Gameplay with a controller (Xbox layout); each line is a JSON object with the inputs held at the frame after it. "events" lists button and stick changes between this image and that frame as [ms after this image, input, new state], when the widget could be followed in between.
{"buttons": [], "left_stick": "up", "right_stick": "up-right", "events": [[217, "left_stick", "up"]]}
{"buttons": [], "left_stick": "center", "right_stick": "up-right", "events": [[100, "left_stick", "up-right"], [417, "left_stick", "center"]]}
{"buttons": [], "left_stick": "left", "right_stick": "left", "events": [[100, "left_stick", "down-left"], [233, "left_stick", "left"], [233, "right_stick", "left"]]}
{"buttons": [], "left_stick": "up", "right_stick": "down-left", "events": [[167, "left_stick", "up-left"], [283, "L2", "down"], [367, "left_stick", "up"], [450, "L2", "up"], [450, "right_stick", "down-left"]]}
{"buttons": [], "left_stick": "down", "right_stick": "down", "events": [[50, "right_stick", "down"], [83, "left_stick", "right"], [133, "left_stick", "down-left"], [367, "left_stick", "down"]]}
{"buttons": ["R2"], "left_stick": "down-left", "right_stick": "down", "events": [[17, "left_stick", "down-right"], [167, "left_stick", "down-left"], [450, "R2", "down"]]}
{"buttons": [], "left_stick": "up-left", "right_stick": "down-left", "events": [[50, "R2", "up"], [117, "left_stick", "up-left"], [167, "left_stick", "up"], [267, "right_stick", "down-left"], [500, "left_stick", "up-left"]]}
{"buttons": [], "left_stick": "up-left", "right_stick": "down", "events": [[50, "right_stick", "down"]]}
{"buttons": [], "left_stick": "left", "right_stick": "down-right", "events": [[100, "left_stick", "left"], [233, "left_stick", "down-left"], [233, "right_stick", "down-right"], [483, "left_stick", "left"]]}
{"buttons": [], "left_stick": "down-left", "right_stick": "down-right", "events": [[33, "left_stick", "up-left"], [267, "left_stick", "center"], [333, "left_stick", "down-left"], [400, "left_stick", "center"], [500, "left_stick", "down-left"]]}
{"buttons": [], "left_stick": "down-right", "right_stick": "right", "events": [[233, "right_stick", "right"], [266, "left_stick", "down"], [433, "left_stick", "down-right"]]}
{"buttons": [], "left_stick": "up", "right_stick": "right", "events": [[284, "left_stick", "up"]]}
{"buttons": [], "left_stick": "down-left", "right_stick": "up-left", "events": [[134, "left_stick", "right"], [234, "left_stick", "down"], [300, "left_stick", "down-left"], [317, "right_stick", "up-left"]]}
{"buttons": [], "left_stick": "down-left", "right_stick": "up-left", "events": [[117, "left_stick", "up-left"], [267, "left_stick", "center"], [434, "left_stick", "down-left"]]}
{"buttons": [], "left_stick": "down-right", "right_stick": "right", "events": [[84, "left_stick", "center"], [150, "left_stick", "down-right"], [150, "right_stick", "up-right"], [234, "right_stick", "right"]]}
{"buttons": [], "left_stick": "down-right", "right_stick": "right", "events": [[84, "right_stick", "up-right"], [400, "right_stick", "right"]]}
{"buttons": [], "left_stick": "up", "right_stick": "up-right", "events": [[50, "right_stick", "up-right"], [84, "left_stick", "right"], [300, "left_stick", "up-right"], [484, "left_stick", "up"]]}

What the exercise asks = From the records above, extract each line exactly as shown.

Expected answer =
Gameplay with a controller (Xbox layout); each line is a JSON object with the inputs held at the frame after it. "events" lists button and stick changes between this image and that frame as [ms after this image, input, new state], when the widget could be followed in between.
{"buttons": [], "left_stick": "up", "right_stick": "up-right", "events": [[217, "left_stick", "up"]]}
{"buttons": [], "left_stick": "center", "right_stick": "up-right", "events": [[100, "left_stick", "up-right"], [417, "left_stick", "center"]]}
{"buttons": [], "left_stick": "left", "right_stick": "left", "events": [[100, "left_stick", "down-left"], [233, "left_stick", "left"], [233, "right_stick", "left"]]}
{"buttons": [], "left_stick": "up", "right_stick": "down-left", "events": [[167, "left_stick", "up-left"], [283, "L2", "down"], [367, "left_stick", "up"], [450, "L2", "up"], [450, "right_stick", "down-left"]]}
{"buttons": [], "left_stick": "down", "right_stick": "down", "events": [[50, "right_stick", "down"], [83, "left_stick", "right"], [133, "left_stick", "down-left"], [367, "left_stick", "down"]]}
{"buttons": ["R2"], "left_stick": "down-left", "right_stick": "down", "events": [[17, "left_stick", "down-right"], [167, "left_stick", "down-left"], [450, "R2", "down"]]}
{"buttons": [], "left_stick": "up-left", "right_stick": "down-left", "events": [[50, "R2", "up"], [117, "left_stick", "up-left"], [167, "left_stick", "up"], [267, "right_stick", "down-left"], [500, "left_stick", "up-left"]]}
{"buttons": [], "left_stick": "up-left", "right_stick": "down", "events": [[50, "right_stick", "down"]]}
{"buttons": [], "left_stick": "left", "right_stick": "down-right", "events": [[100, "left_stick", "left"], [233, "left_stick", "down-left"], [233, "right_stick", "down-right"], [483, "left_stick", "left"]]}
{"buttons": [], "left_stick": "down-left", "right_stick": "down-right", "events": [[33, "left_stick", "up-left"], [267, "left_stick", "center"], [333, "left_stick", "down-left"], [400, "left_stick", "center"], [500, "left_stick", "down-left"]]}
{"buttons": [], "left_stick": "down-right", "right_stick": "right", "events": [[233, "right_stick", "right"], [266, "left_stick", "down"], [433, "left_stick", "down-right"]]}
{"buttons": [], "left_stick": "up", "right_stick": "right", "events": [[284, "left_stick", "up"]]}
{"buttons": [], "left_stick": "down-left", "right_stick": "up-left", "events": [[134, "left_stick", "right"], [234, "left_stick", "down"], [300, "left_stick", "down-left"], [317, "right_stick", "up-left"]]}
{"buttons": [], "left_stick": "down-left", "right_stick": "up-left", "events": [[117, "left_stick", "up-left"], [267, "left_stick", "center"], [434, "left_stick", "down-left"]]}
{"buttons": [], "left_stick": "down-right", "right_stick": "right", "events": [[84, "left_stick", "center"], [150, "left_stick", "down-right"], [150, "right_stick", "up-right"], [234, "right_stick", "right"]]}
{"buttons": [], "left_stick": "down-right", "right_stick": "right", "events": [[84, "right_stick", "up-right"], [400, "right_stick", "right"]]}
{"buttons": [], "left_stick": "up", "right_stick": "up-right", "events": [[50, "right_stick", "up-right"], [84, "left_stick", "right"], [300, "left_stick", "up-right"], [484, "left_stick", "up"]]}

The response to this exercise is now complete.